Here is an article I recently wrote for therapists in a local journal:
Sex is everywhere in our culture. From billboards, to iPhones, to gossip with friends, we as a society are becoming sexualized at increasingly younger ages. Most of us are able to navigate these sexualized waters with few problems. However, there is a growing percentage of Americans that cannot. Whether through childhood trauma, abuse, or an inability to cope with emotions or intimate relationships, these individuals become ensnared in the shameful web of sex addiction.
Our society is beginning to recognize sex addiction as a legitimate diagnosis. In much the same way that an individual can become addicted to alcohol or other chemicals, he or she can similarly become addicted to the dopaminergic high of chemicals released during sexual activity.

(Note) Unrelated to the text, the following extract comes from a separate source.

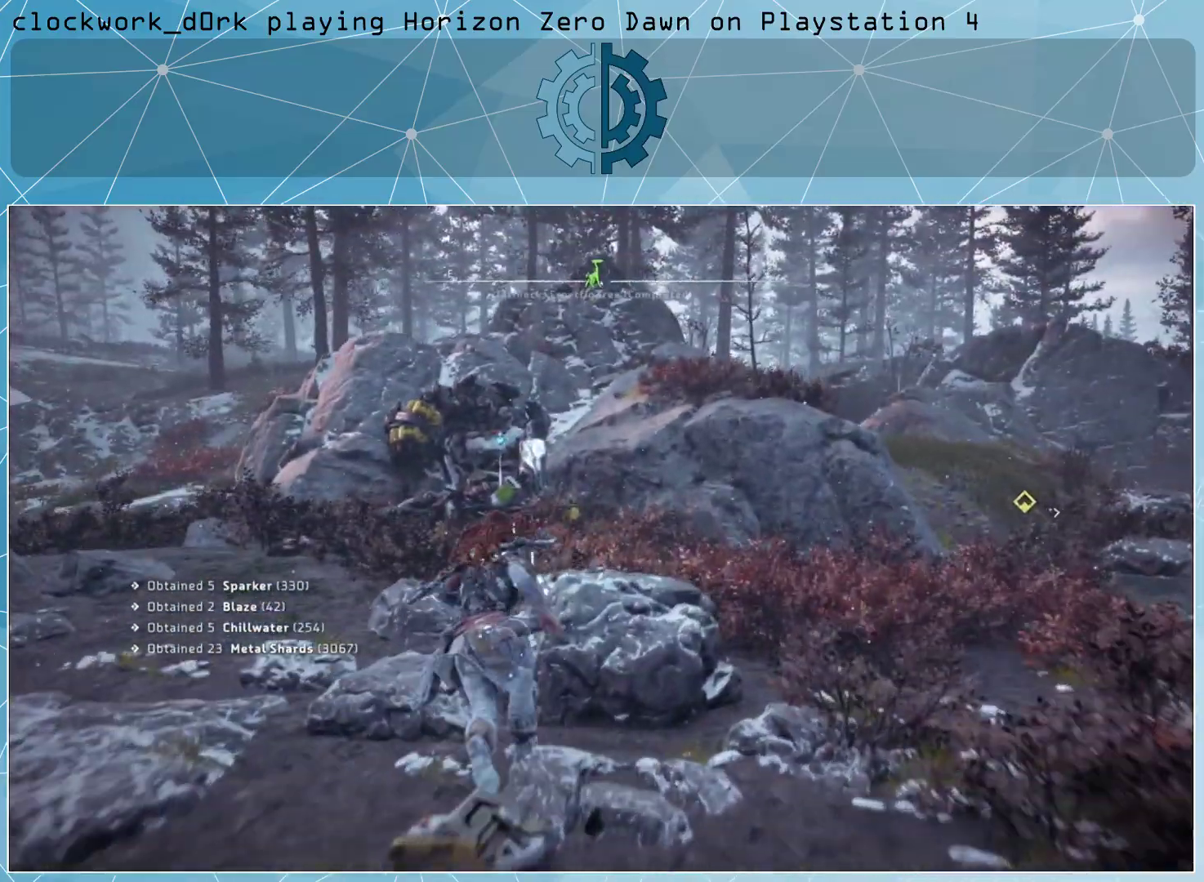
{"buttons": [], "left_stick": "up", "right_stick": "center", "events": [[500, "L3", "up"]]}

There are many resources available for sex addicts: 12-step fellowships, individual and group therapy, and residential treatment to name a few. But what about resources for partners of sex addicts? In the rush to provide effective treatment to addicts, what healing is available for their partners? Why is there such a plethora of good books and 12-step programs for sex addicts and such a dearth of books and resources for partners? We turn our focus to treating the addict and too easily neglect the traumatized partner. Worse yet, we attempt to find answers for the addict’s behavior in the behavior of his/her partner.
We are trained to think systemically, and it is tempting to do so in families impacted by sex addiction. We attempt to find elements of the partner’s behavior that might have contributed to the addictive system. However, in doing so, we forget the profound compartmentalization, deception, well-hidden shadow side, and even psychological manipulation that a sex addict utilizes in order to preserve his addiction. Most partners report that they had no idea the nature or extent of their husband or partner’s sexual behaviors outside the relationship.
I am not suggesting that there are not components of the partner’s behavior that could be seen as “co-dependent” or otherwise leading the partner into a relationship with an addict. In some cases, these behaviors could be part of the picture. What I am saying is that we cannot afford to perpetuate gender-based violence where we attribute the unfaithfulness of a sex addict to some defect in his partner. Certainly partners can be men as well as women, gay as well as straight. However, since it is male sex addicts and female partners that typically present for treatment, I believe there is an extra historical and socio-political dimension that occurs when the sex addict is a man and the partner is a woman.
History is replete with examples of men being excused for sexual behaviors outside their committed relationships, with the responsibility of such behaviors being placed on some inadequacy in his partner. If only she were more available sexually, if only she hadn’t put on weight after having children, if only she were __________. As Judith Herman (1997, p.116) writes in Trauma and Recovery, “The search for characteristics of women that contribute to their own victimization is futile . . . It is sometimes forgotten that men’s violence is men’s behavior. As such, it is not surprising that the more fruitful efforts to explain this behavior have focused on male characteristics. What is surprising is the enormous effort to explain male behavior by examining characteristics of women.” Herman writes more globally about violence towards women, but I believe her point also applies to the trauma a partner experiences as a result of discovering her husband or partner’s sex addiction. We need to look at the characteristics of the addict, not the partner, to understand the partner and family so they can heal.
As a therapist I’m passionate about helping men achieve sobriety from sex addiction, their partners heal from the incredible shattering that sex addiction brings to their lives, and their relationships to be birthed again with intimacy, honesty, and integrity. Furthermore, as a man I am passionate about empowering women who have experienced the traumatic betrayal of sex addiction to heal and to know that their partner’s sex addiction has many traceable roots, none of which are her fault.